久しぶりに会った友人。彼の実家は最近立て直したばかりだ。囲炉裏がある家から、おしゃれな感じの家に変わっている。
「ご実家新築したわね」と言ったら、「うん」と妙に浮かない顔。
「窓が少ないし、小さいんだよ。」そうだったかな?と思っていると、
「うちはね、山の方から風が吹くんだよ。だから、そっちの方に大きい窓があってね、家を通り抜ける風がとてもよかったんだ。なのに、新しい家は、そちらには窓が無いし、どこの窓も小さいから、風が通り抜けないんだよね」と言って残念がっていた。
「そういえば最近の家はみんなそうね。暖房の方を考えているのかな」と答えた。
「ちゃんとした設計士さんに頼んだらしいんだけどね」と彼は言っていた。
きっと、密閉度を上げて、光熱費節約、日当たりはいいが、家にはほこりが入らないように。色々あるのだろう。それはそれで、コストパフォーマンスの良い快適な住居なのかもしれない。設計士さんはちゃんとした仕事をしているのだ。

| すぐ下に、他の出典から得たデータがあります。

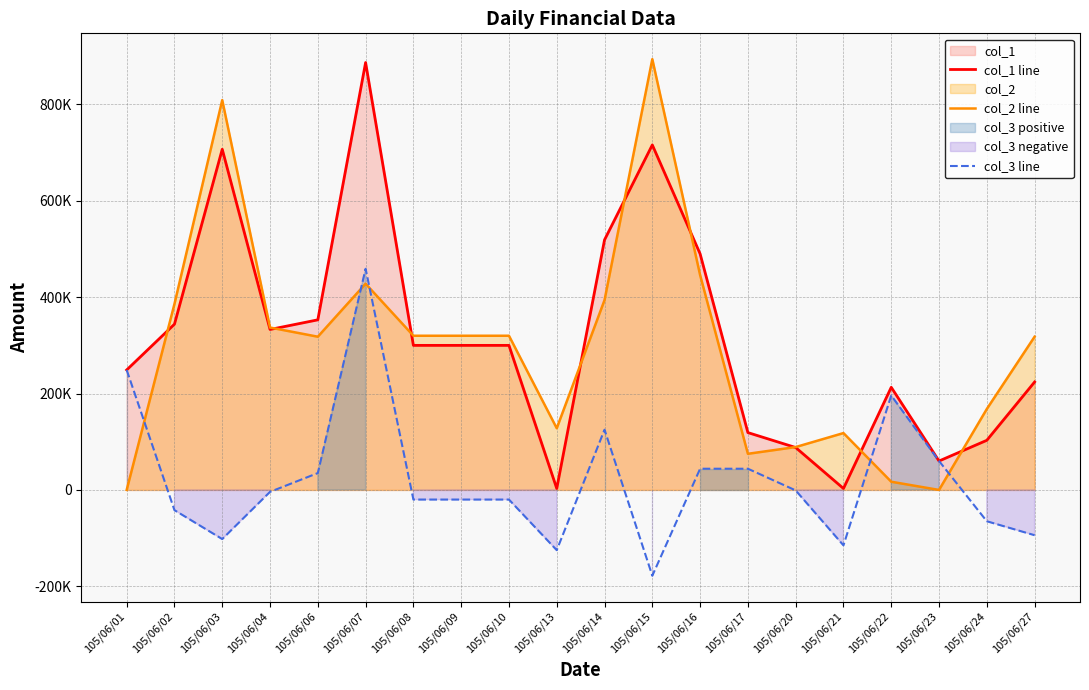

Is it true that col_2 line equals 129480 at 105/06/27?

False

けれど、彼がなつかしむ暮らしは、風と暮らす暮らしだ。自在鉤が下がる囲炉裏のある部屋は、二階まで吹き抜けの天井の高い部屋だったそうだ。窓から入った風は、天井まで高く舞い上がり、そして抜けていく。なんてすてきなお家。
そういえば、きっと昔はそうだったのだ。風を見て、季節を知ったり、翌日の天気を予想していたりしていたのだ。
風は音や気配や、なにやら楽し気なもの、淋しげなもの、時に妖しげなもの、色々運んできてくれた。
「風と暮らす」ことを、友人から思い出させてもらった。